T-bills continue to offer returns for investors who have spare cash or who are looking to park the funds in their Central Provident Fund (CPF) Ordinary Account (OA).
The Straits Times’ calculations of T-bill statistics from the Monetary Authority of Singapore website indicate that $33.1 billion worth of six-month T-bills matured between January and March 2024, while $3.6 billion of one-year T-bills matured.
The CPF Board told ST that “over $4.8 billion of CPF OA funds were invested in T-bills” between January and March 2024.
In the same period, “over 33,000 T-bills bought using CPF OA savings have matured or were redeemed, amounting to over $3.4 billion refunded to the CPF OA or CPF Investment Account (CPFIA)”.
A CPF member needs a CPFIA to invest OA savings.
ST calculated that $39.6 billion of six-month T-bills and $4.3 billion of one-year T-bills will mature between April and June 2024.
Investors will have to decide where to put this cash and OA funds that have matured or will be maturing.
Mr Sani Hamid, director of wealth management at Financial Alliance, said the decision depends on each individual’s risk appetite.
T-bills are considered risk-free so it makes sense for a risk-averse investor to roll his funds into more T-bills, Mr Sani added.
However, if the person used T-bills as a “temporary shelter away from market volatility”, Mr Sani said it may be a good time to start investing in the markets, which are undergoing a correction now.
A market correction is generally defined as a decline of more than 10 per cent but less than 20 per cent.
Investors should look at reinvestment risk when it comes to choosing between six-month and one-year T-bills.
Mr Eddy Loh, chief investment officer at Maybank Group Wealth Management, noted that reinvestment risk is higher in this environment where interest rates have peaked and are expected to head lower.
Mr Loh said an investor might want to lock in a longer tenure because if he opts for six-month T-bills and yields drop after six months, he ends up reinvesting in a lower-yielding T-bill for the next six months.
Singapore Savings Bonds (SSBs), another type of Singapore Government Securities, are also an option for spare cash.
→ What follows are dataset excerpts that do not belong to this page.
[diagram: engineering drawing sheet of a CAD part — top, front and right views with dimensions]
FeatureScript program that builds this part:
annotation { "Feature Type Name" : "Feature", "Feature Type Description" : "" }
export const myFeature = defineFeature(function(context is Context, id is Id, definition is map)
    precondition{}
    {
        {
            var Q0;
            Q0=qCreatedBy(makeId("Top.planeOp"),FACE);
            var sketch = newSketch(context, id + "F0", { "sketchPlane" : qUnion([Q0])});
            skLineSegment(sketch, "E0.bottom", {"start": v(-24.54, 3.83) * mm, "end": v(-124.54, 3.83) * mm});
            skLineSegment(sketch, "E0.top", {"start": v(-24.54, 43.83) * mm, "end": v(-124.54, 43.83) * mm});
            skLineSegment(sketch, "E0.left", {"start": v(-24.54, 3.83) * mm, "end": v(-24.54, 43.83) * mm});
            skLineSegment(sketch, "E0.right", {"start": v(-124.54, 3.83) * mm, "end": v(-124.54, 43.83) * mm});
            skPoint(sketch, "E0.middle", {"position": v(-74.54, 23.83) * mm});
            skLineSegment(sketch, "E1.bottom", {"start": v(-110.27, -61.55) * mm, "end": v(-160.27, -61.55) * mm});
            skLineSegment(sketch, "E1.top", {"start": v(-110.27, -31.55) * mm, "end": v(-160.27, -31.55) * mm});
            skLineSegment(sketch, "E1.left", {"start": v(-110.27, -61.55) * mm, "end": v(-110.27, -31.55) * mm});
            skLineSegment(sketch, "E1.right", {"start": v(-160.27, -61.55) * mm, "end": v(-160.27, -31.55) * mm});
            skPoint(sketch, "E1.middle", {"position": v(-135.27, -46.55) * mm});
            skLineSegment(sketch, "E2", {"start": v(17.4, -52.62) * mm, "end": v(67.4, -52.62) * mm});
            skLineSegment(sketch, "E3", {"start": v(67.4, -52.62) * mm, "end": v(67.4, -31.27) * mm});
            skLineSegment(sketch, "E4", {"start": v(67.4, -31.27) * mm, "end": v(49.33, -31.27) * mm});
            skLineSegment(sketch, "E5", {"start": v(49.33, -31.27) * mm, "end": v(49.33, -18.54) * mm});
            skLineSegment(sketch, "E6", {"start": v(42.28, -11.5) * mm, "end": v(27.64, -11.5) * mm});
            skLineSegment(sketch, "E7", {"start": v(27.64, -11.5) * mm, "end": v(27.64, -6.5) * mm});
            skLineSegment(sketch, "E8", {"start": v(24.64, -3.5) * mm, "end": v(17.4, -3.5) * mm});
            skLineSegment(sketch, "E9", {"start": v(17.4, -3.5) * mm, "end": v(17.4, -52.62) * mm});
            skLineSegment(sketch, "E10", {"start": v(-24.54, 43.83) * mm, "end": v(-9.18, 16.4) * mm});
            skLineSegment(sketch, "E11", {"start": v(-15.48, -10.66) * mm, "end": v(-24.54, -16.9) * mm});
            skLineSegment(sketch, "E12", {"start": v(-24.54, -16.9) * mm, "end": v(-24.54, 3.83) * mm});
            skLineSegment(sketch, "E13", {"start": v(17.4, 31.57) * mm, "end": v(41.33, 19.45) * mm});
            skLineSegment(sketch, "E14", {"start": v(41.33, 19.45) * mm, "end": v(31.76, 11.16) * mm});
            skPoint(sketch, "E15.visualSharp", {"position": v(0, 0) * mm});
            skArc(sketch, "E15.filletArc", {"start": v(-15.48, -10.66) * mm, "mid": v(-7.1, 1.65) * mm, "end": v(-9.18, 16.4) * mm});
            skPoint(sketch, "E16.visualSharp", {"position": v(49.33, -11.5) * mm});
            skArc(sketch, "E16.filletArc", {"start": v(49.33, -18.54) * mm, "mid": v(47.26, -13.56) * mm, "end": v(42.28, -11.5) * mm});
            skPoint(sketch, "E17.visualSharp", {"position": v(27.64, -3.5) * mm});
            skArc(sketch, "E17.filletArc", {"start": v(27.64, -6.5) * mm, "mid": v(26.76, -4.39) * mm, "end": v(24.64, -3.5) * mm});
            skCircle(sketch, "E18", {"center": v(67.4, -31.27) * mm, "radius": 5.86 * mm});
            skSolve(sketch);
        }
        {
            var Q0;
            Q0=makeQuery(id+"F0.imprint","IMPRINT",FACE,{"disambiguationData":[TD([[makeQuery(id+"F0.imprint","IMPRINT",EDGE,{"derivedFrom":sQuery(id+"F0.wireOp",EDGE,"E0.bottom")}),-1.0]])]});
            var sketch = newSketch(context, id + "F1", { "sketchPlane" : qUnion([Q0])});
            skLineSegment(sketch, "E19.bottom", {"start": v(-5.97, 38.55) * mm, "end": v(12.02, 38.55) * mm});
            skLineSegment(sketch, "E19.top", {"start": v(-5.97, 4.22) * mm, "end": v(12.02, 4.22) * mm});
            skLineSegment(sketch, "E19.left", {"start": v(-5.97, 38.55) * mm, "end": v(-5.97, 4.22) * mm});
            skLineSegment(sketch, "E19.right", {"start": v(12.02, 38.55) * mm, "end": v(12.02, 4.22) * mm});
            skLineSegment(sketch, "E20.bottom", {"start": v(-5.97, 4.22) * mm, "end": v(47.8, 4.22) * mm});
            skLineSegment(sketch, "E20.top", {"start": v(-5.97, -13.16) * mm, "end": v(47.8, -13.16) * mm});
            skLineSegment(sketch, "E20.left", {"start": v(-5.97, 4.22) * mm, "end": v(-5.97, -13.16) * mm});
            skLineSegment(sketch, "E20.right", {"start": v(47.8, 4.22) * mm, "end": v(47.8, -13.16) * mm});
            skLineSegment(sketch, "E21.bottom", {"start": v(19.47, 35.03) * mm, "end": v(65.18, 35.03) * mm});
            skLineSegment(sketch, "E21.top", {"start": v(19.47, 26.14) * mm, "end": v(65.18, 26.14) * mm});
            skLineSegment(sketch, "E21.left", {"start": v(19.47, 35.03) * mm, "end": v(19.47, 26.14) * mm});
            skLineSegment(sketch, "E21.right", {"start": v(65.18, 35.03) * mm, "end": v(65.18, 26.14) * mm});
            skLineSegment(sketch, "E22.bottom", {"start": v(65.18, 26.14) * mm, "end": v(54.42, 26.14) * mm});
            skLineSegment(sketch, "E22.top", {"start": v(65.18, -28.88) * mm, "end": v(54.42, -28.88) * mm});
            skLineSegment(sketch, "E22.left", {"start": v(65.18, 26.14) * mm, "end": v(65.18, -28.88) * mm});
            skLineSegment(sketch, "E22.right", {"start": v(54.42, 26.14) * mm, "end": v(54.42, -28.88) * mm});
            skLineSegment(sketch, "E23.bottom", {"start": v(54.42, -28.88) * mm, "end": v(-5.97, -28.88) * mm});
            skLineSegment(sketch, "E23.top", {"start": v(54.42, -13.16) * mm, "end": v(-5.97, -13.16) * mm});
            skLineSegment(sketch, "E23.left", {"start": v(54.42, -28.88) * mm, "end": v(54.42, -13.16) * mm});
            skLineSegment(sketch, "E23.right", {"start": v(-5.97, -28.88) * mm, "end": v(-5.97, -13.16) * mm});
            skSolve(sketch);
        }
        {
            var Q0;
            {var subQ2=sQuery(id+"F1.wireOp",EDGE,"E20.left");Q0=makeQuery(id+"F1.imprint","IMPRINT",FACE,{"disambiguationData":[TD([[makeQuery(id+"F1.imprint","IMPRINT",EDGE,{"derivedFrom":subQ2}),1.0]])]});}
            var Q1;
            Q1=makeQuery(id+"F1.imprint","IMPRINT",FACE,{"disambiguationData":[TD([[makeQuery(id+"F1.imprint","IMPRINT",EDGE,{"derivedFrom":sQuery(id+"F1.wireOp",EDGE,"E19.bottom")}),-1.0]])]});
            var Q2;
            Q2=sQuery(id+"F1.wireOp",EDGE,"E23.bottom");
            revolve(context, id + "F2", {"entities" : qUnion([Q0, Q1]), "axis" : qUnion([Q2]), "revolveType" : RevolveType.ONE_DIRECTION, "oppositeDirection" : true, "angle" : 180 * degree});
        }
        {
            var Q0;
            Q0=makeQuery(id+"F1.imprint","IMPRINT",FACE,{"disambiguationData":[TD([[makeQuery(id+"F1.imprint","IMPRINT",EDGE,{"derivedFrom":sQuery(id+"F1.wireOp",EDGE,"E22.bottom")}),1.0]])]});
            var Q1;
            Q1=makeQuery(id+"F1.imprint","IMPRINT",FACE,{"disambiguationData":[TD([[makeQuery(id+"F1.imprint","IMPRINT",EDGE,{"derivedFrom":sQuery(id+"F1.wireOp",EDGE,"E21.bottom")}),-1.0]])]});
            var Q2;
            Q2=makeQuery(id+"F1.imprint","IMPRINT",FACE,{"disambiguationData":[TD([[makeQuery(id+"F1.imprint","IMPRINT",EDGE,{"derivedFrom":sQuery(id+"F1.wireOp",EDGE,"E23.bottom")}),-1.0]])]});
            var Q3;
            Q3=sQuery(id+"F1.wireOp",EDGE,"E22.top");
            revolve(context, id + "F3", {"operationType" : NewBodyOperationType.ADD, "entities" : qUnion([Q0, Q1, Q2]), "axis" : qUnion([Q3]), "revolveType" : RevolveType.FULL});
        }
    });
The May tranche of SSBs is giving an average return of 3.06 per cent a year if an investor holds it for 10 years.
CPF funds cannot be used to buy SSBs.
CPF members can make transfers from their OA to their Special Account (SA) or Retirement Account (RA) to earn at least a 4 per cent risk-free interest rate.
The rates can go up to 5 per cent for the first $60,000 of combined balances in the OA and SA (capped at $20,000 for OA funds) for CPF members below 55.
Rates for members over 55 can go up to 6 per cent on the first $30,000 of combined balances and up to 5 per cent on the next $30,000 of combined balances (capped at $20,000 for OA funds).